Murphy himself called it a religion during the press tour. “Carolyn Bessette is clearly a religious figure and it’s a religion of her own.” He said this before the show even aired, and at a point when the internet was already losing its mind about whether Sarah Pidgeon’s hair colour was accurate enough that someone on the show had to track down and consult Carolyn's former colourist. Of course they did. Ryan Murphy didn’t create the Carolyn Bessette religion. He just built the church, and every Friday we fill every pew. Consider these thirty thoughts my offering.
I am immediately aware that I am watching two people who have no idea they are running out of time and it hurts.
This feeling does not go away.
She was a sales associate at the mall and now she is correcting Calvin Klein in his own showroom. Noted.
Do we still consider making a guy chase us romantic or have we moved on?
Carolyn has borrowed John’s shirt to wear to work one morning and looks extraordinary. Some people really do just have it.
Carolyn Bessette has made me want to throw out everything I own and start again with one perfect white shirt.
Did they really have matching tattoos?!
I’m going to need to see receipts on that apartment interior.
The lip biting. Was this real. I need a source.
A man who shows up late and still has the audacity to be that charming. Frustrating. Effective.
Can’t help but notice even the paparazzi are trying to emulate John’s style now.
I’m going to need a whole separate documentary about the Sex and the City creator not liking Carolyn and I need this immediately.
The arguments feel real in a way that is uncomfortable. These are two people who love each other and cannot get out of their own way.
They have really done John dirty here. They have made him look like the co-founder from hell.
The show has made me go down a George magazine rabbit hole at midnight.
Just looked up “what happened to George magazine after” and will immediately be closing that tab.
I have paused this show four times to look at coats online. This is not a criticism it is a confession!
Every scene with Lauren and Carolyn together feels so warm like the only place where Carolyn gets to just be herself.
Carolyn’s mother is in the back of a Jeep on a dirt road next to Ethel Kennedy and the look on her face is sending me.
Candlelit wedding venues are about to have a very good quarter.
Caroline Kennedy tells John that Carolyn’s relationship with the press won’t change until John’s does. The most useful thing anyone says to anyone across seven episodes.
The show makes you understand viscerally why she stopped going outside.

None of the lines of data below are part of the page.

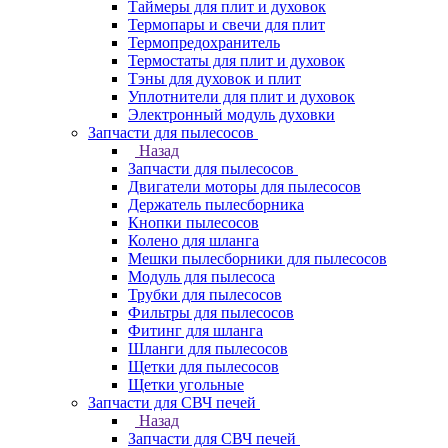
Таймеры для плит и духовок
Термопары и свечи для плит
Термопредохранитель
Термостаты для плит и духовок
Тэны для духовок и плит
Уплотнители для плит и духовок
Электронный модуль духовки
Запчасти для пылесосов
Назад
Запчасти для пылесосов
Двигатели моторы для пылесосов
Держатель пылесборника
Кнопки пылесосов
Колено для шланга
Мешки пылесборники для пылесосов
Модуль для пылесоса
Трубки для пылесосов
Фильтры для пылесосов
Фитинг для шланга
Шланги для пылесосов
Щетки для пылесосов
Щетки угольные
Запчасти для СВЧ печей
Назад
Запчасти для СВЧ печей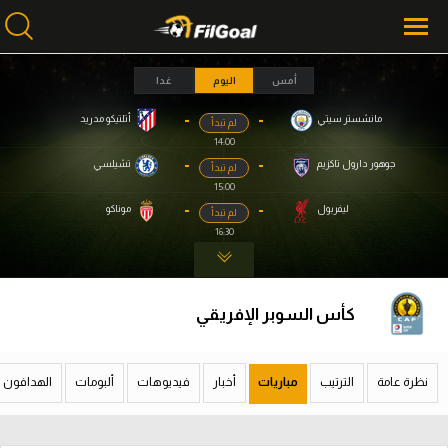
أمس
اليوم
غدا
-
-
مانشستر سيتي
أتلتيكو مدريد
لم تبدأ
محتوى إخباري
محتوى إخباري
14:00
الرئيسية
الرئيسية
-
-
جوهور دارول تاكزيم
تشيلسي
لم تبدأ
15:00
أخبار
أخبار
-
-
ليفربول
موناكو
لم تبدأ
16:30
مباريات
مباريات
ميركاتو
ميركاتو
كأس السوبر الإفريقي
فانتازي في الجول
فانتازي في الجول
مسابقة التوقعات
مسابقة التوقعات
نظرة عامة
الترتيب
مباريات
أخبار
فيديوهات
ألبومات
الهدافون
فيديوهات
فيديوهات
عدسات
عدسات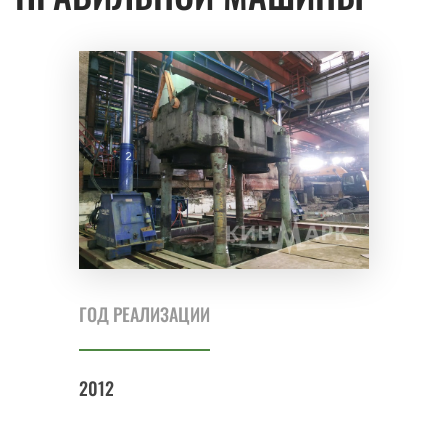
ГОД РЕАЛИЗАЦИИ
2012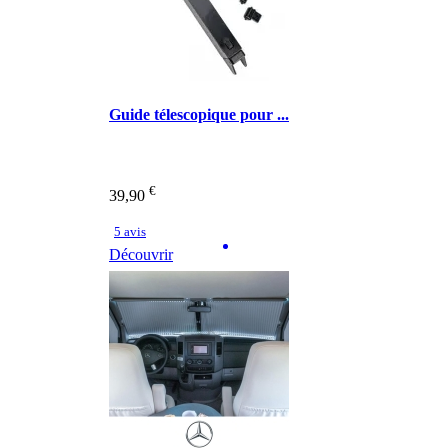
Guide télescopique pour ...
€
39,90
5 avis
Découvrir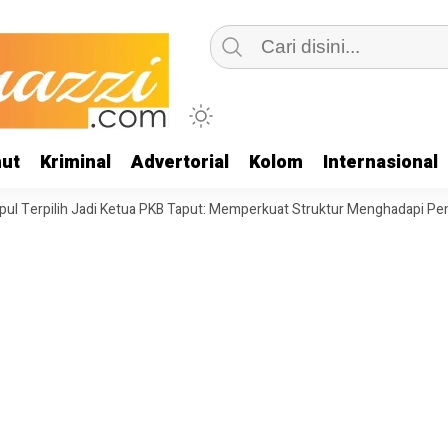
ut
Kriminal
Advertorial
Kolom
Internasional
lih Jadi Ketua PKB Taput: Memperkuat Struktur Menghadapi Pemilu Legisl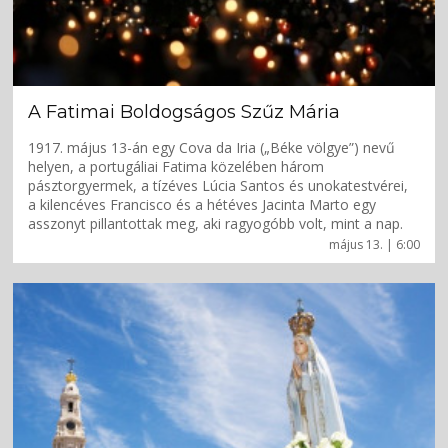
A Fatimai Boldogságos Szűz Mária
1917. május 13-án egy Cova da Iria („Béke völgye”) nevű
helyen, a portugáliai Fatima közelében három
pásztorgyermek, a tízéves Lúcia Santos és unokatestvérei,
a kilencéves Francisco és a hétéves Jacinta Marto egy
asszonyt pillantottak meg, aki ragyogóbb volt, mint a nap.
május 13. | 6:00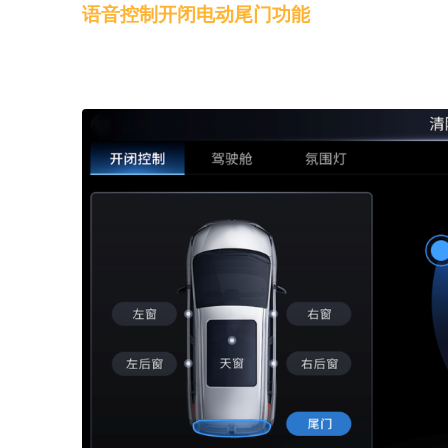
语音控制开闭电动尾门功能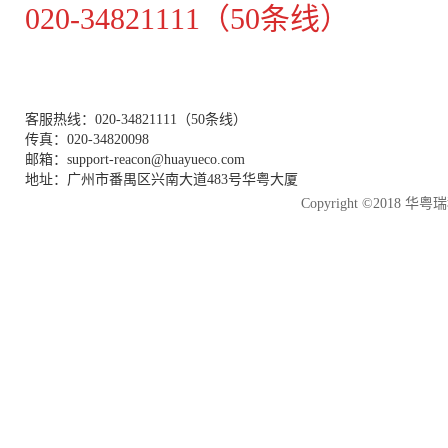
020-34821111（50条线）
客服热线：020-34821111（50条线）
传真：020-34820098
邮箱：support-reacon@huayueco.com
地址：广州市番禺区兴南大道483号华粤大厦
Copyright ©2018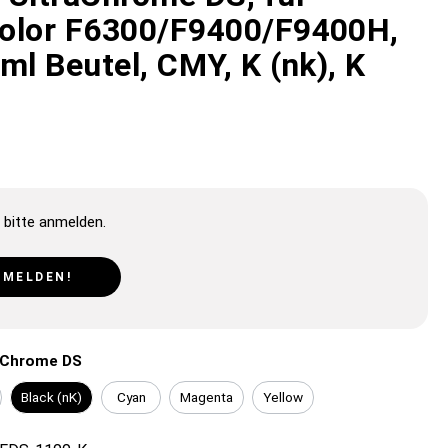
olor F6300/F9400/F9400H,
ml Beutel, CMY, K (nk), K
 bitte anmelden.
NMELDEN!
aChrome DS
Black (nK)
Cyan
Magenta
Yellow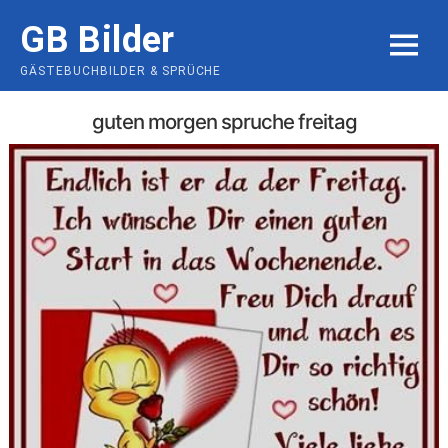
Skip
GB Bilder
to
MENU
content
GÄSTEBUCHBILDER & SPRÜCHE
guten morgen spruche freitag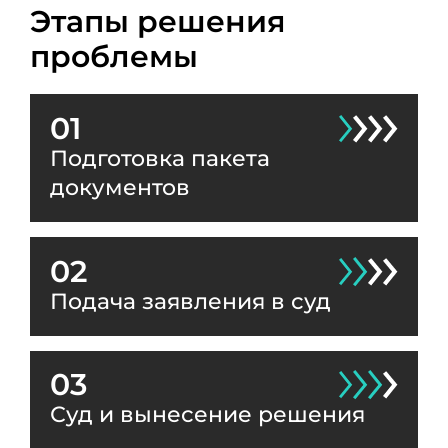
Этапы решения
проблемы
01
Подготовка пакета
документов
02
Подача заявления в суд
03
Суд и вынесение решения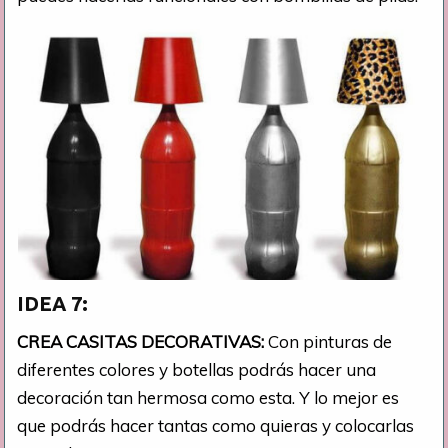
IDEA 7:
CREA CASITAS DECORATIVAS:
Con pinturas de
diferentes colores y botellas podrás hacer una
decoración tan hermosa como esta. Y lo mejor es
que podrás hacer tantas como quieras y colocarlas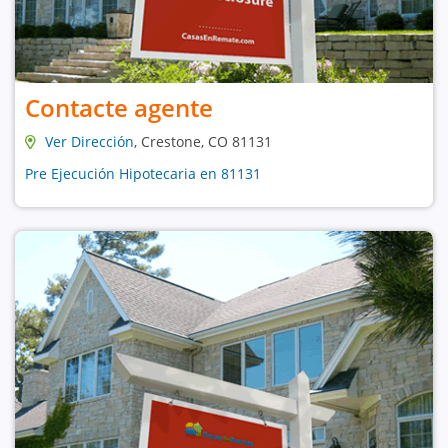
Contacte agente
Ver Dirección
, Crestone, CO 81131
Pre Ejecución Hipotecaria en 81131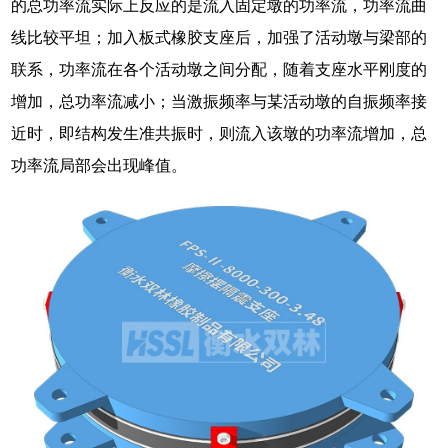
的总功率流实际上反应的是流入固定墩的功率流，功率流曲
线比较平坦；加入板式橡胶支座后，加强了活动墩与梁部的
联系，功率流在各个活动墩之间分配，随着支座水平刚度的
增加，总功率流减小；当激振频率与某活动墩的自振频率接
近时，即结构发生准共振时，则流入该墩的功率流增加，总
功率流局部会出现峰值。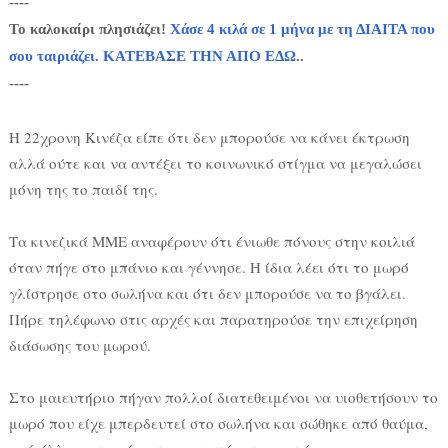
----
Το καλοκαίρι πλησιάζει!
Χάσε 4 κιλά σε 1 μήνα με τη ΔΙΑΙΤΑ που
σου ταιριάζει. ΚΑΤΕΒΑΣΕ ΤΗΝ ΑΠΟ ΕΔΩ
..
----
Η 22χρονη Κινέζα είπε ότι δεν μπορούσε να κάνει έκτρωση
αλλά ούτε και να αντέξει το κοινωνικό στίγμα να μεγαλώσει
μόνη της το παιδί της.
Τα κινεζικά ΜΜΕ αναφέρουν ότι ένιωθε πόνους στην κοιλιά
όταν πήγε στο μπάνιο και γέννησε. Η ίδια λέει ότι το μωρό
γλίστρησε στο σωλήνα και ότι δεν μπορούσε να το βγάλει.
Πήρε τηλέφωνο στις αρχές και παρατηρούσε την επιχείρηση
διάσωσης του μωρού.
Στο μαιευτήριο πήγαν πολλοί διατεθειμένοι να υιοθετήσουν το
μωρό που είχε μπερδευτεί στο σωλήνα και σώθηκε από θαύμα,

Carolyn’s nana reading the tabloids and too intimidated to call her own granddaughter broke something in me.
The mannequin in the shop window in a wedding dress next to a cardboard cutout of John that says “it could have been you.” Carolyn does not find this funny and Carolyn is right.
This show has given me complicated feelings about the nineties.
I am watching Carolyn try and deal with being the most photographed person in New York while actively not wanting to be and I feel complicit in a way.
Sarah Pidgeon plays Carolyn and she is very good. But we also don’t really have much to compare it to.
I have paused the show and am looking for real footage of Carolyn on YouTube. There are some grainy videos where you catch her voice and her laugh.
Thinking about how little Sarah Pidgeon had to build a performance on it’s extraordinary this show works at all.
So we’ve taken a woman who guarded her privacy like it was the only thing she owned and we’ve given her nine episodes on FX. Is that right?